**EXTRAIT CHOISI:**
:::::
L’homme invisible. Deux occasions rares de découvrir Morton Feldman, le plus méconnu des compositeurs américains, grand abstrait et peintre du silence : une série de concerts dans le cadre du Festival d’Automne à Paris et un premier enregistrement de Neither, son opéra d’après un texte de Samuel Beckett. Jamais sèche, la musique de Morton Feldman […]
L’homme invisible. Deux occasions rares de découvrir Morton Feldman, le plus méconnu des compositeurs américains, grand abstrait et peintre du silence : une série de concerts dans le cadre du Festival d’Automne à Paris et un premier enregistrement de Neither, son opéra d’après un texte de Samuel Beckett.
:::::
**DONNÉES FOURNIES:**
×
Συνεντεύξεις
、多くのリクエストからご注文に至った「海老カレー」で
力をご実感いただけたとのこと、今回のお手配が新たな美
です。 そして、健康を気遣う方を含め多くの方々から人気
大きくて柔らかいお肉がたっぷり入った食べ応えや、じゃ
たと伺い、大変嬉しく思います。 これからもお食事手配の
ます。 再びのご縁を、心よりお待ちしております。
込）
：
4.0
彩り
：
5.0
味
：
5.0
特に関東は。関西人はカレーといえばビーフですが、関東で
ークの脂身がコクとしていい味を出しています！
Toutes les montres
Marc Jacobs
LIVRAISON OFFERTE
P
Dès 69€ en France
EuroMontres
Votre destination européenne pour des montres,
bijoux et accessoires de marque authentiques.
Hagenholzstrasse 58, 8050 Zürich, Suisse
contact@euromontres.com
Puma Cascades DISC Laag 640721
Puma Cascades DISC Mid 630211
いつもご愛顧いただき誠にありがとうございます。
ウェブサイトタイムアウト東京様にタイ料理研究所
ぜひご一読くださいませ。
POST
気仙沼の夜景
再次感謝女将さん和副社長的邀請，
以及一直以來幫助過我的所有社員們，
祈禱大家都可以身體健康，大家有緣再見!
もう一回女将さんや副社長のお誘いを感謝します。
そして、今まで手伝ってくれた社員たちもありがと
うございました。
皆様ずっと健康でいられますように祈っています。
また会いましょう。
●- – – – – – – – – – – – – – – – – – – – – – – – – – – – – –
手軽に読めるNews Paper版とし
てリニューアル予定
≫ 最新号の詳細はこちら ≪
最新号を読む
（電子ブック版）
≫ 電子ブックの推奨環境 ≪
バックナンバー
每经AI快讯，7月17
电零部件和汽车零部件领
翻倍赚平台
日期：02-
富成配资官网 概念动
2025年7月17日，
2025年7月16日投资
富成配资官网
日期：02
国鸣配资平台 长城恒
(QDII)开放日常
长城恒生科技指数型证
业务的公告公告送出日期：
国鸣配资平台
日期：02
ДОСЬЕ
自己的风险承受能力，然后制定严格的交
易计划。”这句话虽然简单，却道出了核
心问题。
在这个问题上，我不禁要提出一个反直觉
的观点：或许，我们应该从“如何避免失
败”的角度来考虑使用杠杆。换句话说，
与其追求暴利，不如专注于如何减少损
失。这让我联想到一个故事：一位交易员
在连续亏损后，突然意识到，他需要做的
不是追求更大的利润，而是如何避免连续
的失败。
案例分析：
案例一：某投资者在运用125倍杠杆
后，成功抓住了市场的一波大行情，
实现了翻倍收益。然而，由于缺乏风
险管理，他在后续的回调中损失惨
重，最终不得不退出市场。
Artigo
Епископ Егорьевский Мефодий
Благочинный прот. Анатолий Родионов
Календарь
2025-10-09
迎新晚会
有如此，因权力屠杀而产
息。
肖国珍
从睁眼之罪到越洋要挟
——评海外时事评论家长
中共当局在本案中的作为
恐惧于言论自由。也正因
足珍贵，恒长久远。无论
:::::
**LISTE DES TÂCHES:**
(a) Mettez en forme comme tableau Markdown à deux colonnes, Numéro et Ligne, les lignes des données depuis la toute première jusqu'à celle contenant « 2025年7月16日投资 » incluse. Omettez les lignes vides.
(b) Poursuivez, s'il vous plaît, l'article sur Morton Feldman après sa dernière phrase.
L'article sur Morton Feldman et les données n'ont aucun lien entre eux.

**RÉPONSES:**
(a)
| Numéro | Ligne |
|---|---|
| 1 | × |
| 2 | Συνεντεύξεις |
| 3 | 、多くのリクエストからご注文に至った「海老カレー」で |
| 4 | 力をご実感いただけたとのこと、今回のお手配が新たな美 |
| 5 | です。 そして、健康を気遣う方を含め多くの方々から人気 |
| 6 | 大きくて柔らかいお肉がたっぷり入った食べ応えや、じゃ |
| 7 | たと伺い、大変嬉しく思います。 これからもお食事手配の |
| 8 | ます。 再びのご縁を、心よりお待ちしております。 |
| 9 | 込） |
| 10 | ： |
| 11 | 4.0 |
| 12 | 彩り |
| 13 | ： |
| 14 | 5.0 |
| 15 | 味 |
| 16 | ： |
| 17 | 5.0 |
| 18 | 特に関東は。関西人はカレーといえばビーフですが、関東で |
| 19 | ークの脂身がコクとしていい味を出しています！ |
| 20 | Toutes les montres |
| 21 | Marc Jacobs |
| 22 | LIVRAISON OFFERTE |
| 23 | P |
| 24 | Dès 69€ en France |
| 25 | EuroMontres |
| 26 | Votre destination européenne pour des montres, |
| 27 | bijoux et accessoires de marque authentiques. |
| 28 | Hagenholzstrasse 58, 8050 Zürich, Suisse |
| 29 | contact@euromontres.com |
| 30 | Puma Cascades DISC Laag 640721 |
| 31 | Puma Cascades DISC Mid 630211 |
| 32 | いつもご愛顧いただき誠にありがとうございます。 |
| 33 | ウェブサイトタイムアウト東京様にタイ料理研究所 |
| 34 | ぜひご一読くださいませ。 |
| 35 | POST |
| 36 | 気仙沼の夜景 |
| 37 | 再次感謝女将さん和副社長的邀請， |
| 38 | 以及一直以來幫助過我的所有社員們， |
| 39 | 祈禱大家都可以身體健康，大家有緣再見! |
| 40 | もう一回女将さんや副社長のお誘いを感謝します。 |
| 41 | そして、今まで手伝ってくれた社員たちもありがと |
| 42 | うございました。 |
| 43 | 皆様ずっと健康でいられますように祈っています。 |
| 44 | また会いましょう。 |
| 45 | ●- – – – – – – – – – – – – – – – – – – – – – – – – – – – – – |
| 46 | 手軽に読めるNews Paper版とし |
| 47 | てリニューアル予定 |
| 48 | ≫ 最新号の詳細はこちら ≪ |
| 49 | 最新号を読む |
| 50 | （電子ブック版） |
| 51 | ≫ 電子ブックの推奨環境 ≪ |
| 52 | バックナンバー |
| 53 | 每经AI快讯，7月17 |
| 54 | 电零部件和汽车零部件领 |
| 55 | 翻倍赚平台 |
| 56 | 日期：02- |
| 57 | 富成配资官网 概念动 |
| 58 | 2025年7月17日， |
| 59 | 2025年7月16日投资 |

(b)
Jamais sèche, la musique de Morton Feldman creuse une perspective sonore qui happe notre écoute, comme dans ces toiles de Piero della Francesca où le temps se trouve organisé en espaces d’une infinie richesse. C’est un ciel vertigineux, où les notes pareilles aux étoiles suspendues dans la Voie lactée naissent et s’éteignent dans l’immense silence. La note est un événement sonore dont on repère le début, l’attaque, le volume, la fin et la trace évanescente. Volontiers douce, légère et fuyante, la musique de Feldman réclame une attention particulière, proche de la méditation : « Ma musique semble parfois mystérieuse. Une part du mystère vient du fait que j’attends, moi-même, dans un état de disponibilité, puis j’accueille, j’accepte… »
Né à New York le 12 janvier 1926, Morton Feldman étudie la musique, pour la première fois, avec madame Maurina-Press elle-même élève de Ferucio Busoni. La conscience du son, telle qu’elle sera développée quelques années plus tard par John Cage et Feldman, trouve ainsi son origine dans cet enseignement dérivé de Busoni pour qui le devenir de la musique devait « nous conduire aux sonorités abstraites, à une technique sans entraves, à une liberté tonale illimitée ».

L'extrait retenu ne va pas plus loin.